4 Estereótipos de Mães que a Publicidade Precisa Parar de Usar
Super-mãe, mãe-mágica, mãe-mártir. Todo ano nos deparamos com os mesmos e ultrapassados estereótipos nos comerciais de Dia das Mães.
Todo ano é a mesma coisa. Junto com maio chega também aquela enxurrada de comerciais de Dia das Mães que nos lembram como nossas progenitoras são seres celestiais, dotadas de habilidades inimagináveis e de um altruísmo quase mágico em relação a nós, a razão de ser de suas vidas.

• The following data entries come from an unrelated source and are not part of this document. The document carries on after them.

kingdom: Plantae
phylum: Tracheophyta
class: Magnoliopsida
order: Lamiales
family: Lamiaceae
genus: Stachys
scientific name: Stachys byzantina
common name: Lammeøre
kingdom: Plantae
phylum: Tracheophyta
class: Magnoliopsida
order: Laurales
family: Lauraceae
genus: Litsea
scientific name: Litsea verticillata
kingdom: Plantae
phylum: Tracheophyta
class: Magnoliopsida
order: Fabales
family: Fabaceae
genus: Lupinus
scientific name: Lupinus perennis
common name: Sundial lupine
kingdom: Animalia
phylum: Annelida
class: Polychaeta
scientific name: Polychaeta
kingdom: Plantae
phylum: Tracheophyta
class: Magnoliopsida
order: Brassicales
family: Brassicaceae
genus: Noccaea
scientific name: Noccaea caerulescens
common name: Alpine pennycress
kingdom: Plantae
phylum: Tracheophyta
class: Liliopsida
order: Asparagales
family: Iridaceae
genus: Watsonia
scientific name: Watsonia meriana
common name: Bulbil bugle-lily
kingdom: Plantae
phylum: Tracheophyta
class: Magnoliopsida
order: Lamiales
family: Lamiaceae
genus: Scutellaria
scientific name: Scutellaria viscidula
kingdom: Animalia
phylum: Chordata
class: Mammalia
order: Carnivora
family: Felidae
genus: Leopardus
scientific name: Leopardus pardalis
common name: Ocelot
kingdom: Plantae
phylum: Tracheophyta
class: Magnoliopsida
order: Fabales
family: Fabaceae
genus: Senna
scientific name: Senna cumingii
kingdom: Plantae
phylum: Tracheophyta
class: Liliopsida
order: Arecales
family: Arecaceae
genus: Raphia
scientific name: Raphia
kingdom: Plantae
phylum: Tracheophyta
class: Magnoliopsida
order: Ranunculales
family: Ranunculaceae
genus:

Agora, não me entenda mal. Eu sei que apesar de toda essa idealização a celebração das mães é, em geral, mais do que justificada. Muitas mães realmente se sacrificam para conseguir dar uma vida digna aos filhos. São elas que costumam abandonar a carreira para cuidar deles, e também são elas que arcam com a maior parte do trabalho doméstico (de acordo com o IBGE, mulheres gastam, em média, 24 horas e 8 minutos por semana com trabalhos domésticos – mais do que o dobro das 10 horas e 32 minutos que os homens se dedicam a essas tarefas). Em suma, mesmo quando os pais estão lá, mães ainda são as principais responsáveis pela criação dos filhos (e quando eles não estão, adivinha sobre quem a culpa recai).
Vou só deixar isso aqui.
É assim porque existe uma expectativa de que seja assim. Apesar de terrivelmente anacrônica, a cobrança em cima das mulheres pela manutenção do cotidiano – que vai desde os trabalhos domésticos até a criação dos filhos – persiste ainda muito forte no século XXI. E ao invés de questionar essas desigualdades (que não fazem favor nenhum para a sociedade como um todo, diga-se de passagem), os emotivos e celebratórios comerciais de Dia das Mães tentam convencer que toda essa palhaçada vale a pena, porque olha, nós até te compramos um presente uma vez por ano!
Além disso, se por um lado existe a intenção de celebrá-las, por outro reforça-se essa expectativa torturante de que mães têm que ser esse ser celestial-dotado-de-habilidades-inimagináveis-e-de-um-altruísmo-mágico-em-relação-aos -filhos. Não é a toa que “culpa” é um sentimento praticamente inerente da experiência de ser mãe – enquanto que muitos pais abandonam seus filhos sem sofrer nenhuma consequência (social ou psicológica) por isso.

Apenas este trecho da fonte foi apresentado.